Opening Remarks by Mr. Harold Codrington, Deputy Governor, Central Bank of Barbados at Regional Central Banks Information Systems Specialists (RCBISS) Annual (XXIII) Conference

Opening Remarks
by
Mr. Harold Codrington
Deputy Governor, Central Bank of Barbados

Regional Central Banks Information Systems Specialists (RCBISS)
Annual (XXIII) Conference

Opening of the IT Exhibition

Barbados Hilton
June 5, 2013

The Honourable Darcy Boyce, Minister in the Prime Minister’s Office and Acting Minister of International Business
Central Bank Management,
Presenters at the various sessions
Representatives of IT Vendors,
Participants,
Ladies and gentlemen,

Welcome to this Exhibition of IT Security hard and software under the theme “Opportunities, Risks and Threats of New Technologies”.

A special welcome to Minister Boyce, who, as fate would have it, was the first manager of the Bank’s IT Department when it was established in 1980. He is therefore no stranger to the Bank or to IT issues and can speak from the perspective of one who has been there and done that.

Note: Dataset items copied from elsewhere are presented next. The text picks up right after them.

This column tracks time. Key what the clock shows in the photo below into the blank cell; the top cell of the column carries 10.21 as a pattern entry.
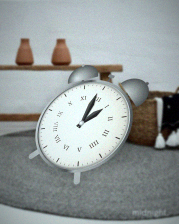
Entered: 12.59
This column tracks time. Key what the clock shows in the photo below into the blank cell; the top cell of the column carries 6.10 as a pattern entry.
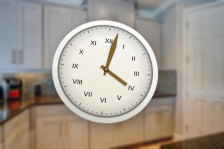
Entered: 4.02
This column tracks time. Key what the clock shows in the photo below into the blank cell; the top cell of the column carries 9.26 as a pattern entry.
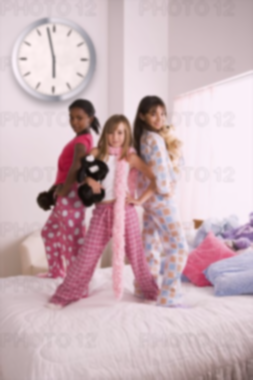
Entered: 5.58
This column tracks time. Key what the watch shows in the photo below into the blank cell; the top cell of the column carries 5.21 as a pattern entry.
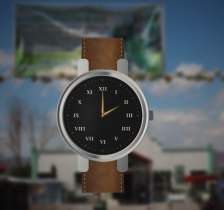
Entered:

Let me first state that the Central Bank of Barbados is pleased to be involved in this venture. Congratulations must go to Janice Marshall, Peter Rochester and the rest of the Management Information Systems team as well as the Barbados Chapter of the information Systems Security Association for conceptualizing this event and for bringing together such a stellar collection of IT specialists to draw attention to the issues touching on IT security.  The vendors who are represented here are some of the most reputable names in the industry and their presence here underscores the importance that the Bank attaches to IT and IT security.
Since its establishment the MIS Department has done much to sensitise the rest of the Bank to the need to pay attention to information security.  This is evident from the initiatives that have been taken over time. It was in 1988 that the MIS Department first addressed the security issue with the publication of two documents entitled “A Security Policy” and “Security Guidelines”. This was followed in 2003 by the appointment of an Information Security Officer whose main responsibility was to develop and police information security policies and guidelines. During 2004, that officer conducted an information security awareness programme for the staff.

The Department underwent a major security audit in 2008 and the main outcome of that exercise was the formation of an Information Security Governance Committee which is responsible for the oversight of Information Security within the Bank.  The Bank’s revised Information Security Policy was issued in 2009.  This Policy requires staff to be constantly aware of the hazards which attend the use of information technology and essentially advises them that prevention is better than cure.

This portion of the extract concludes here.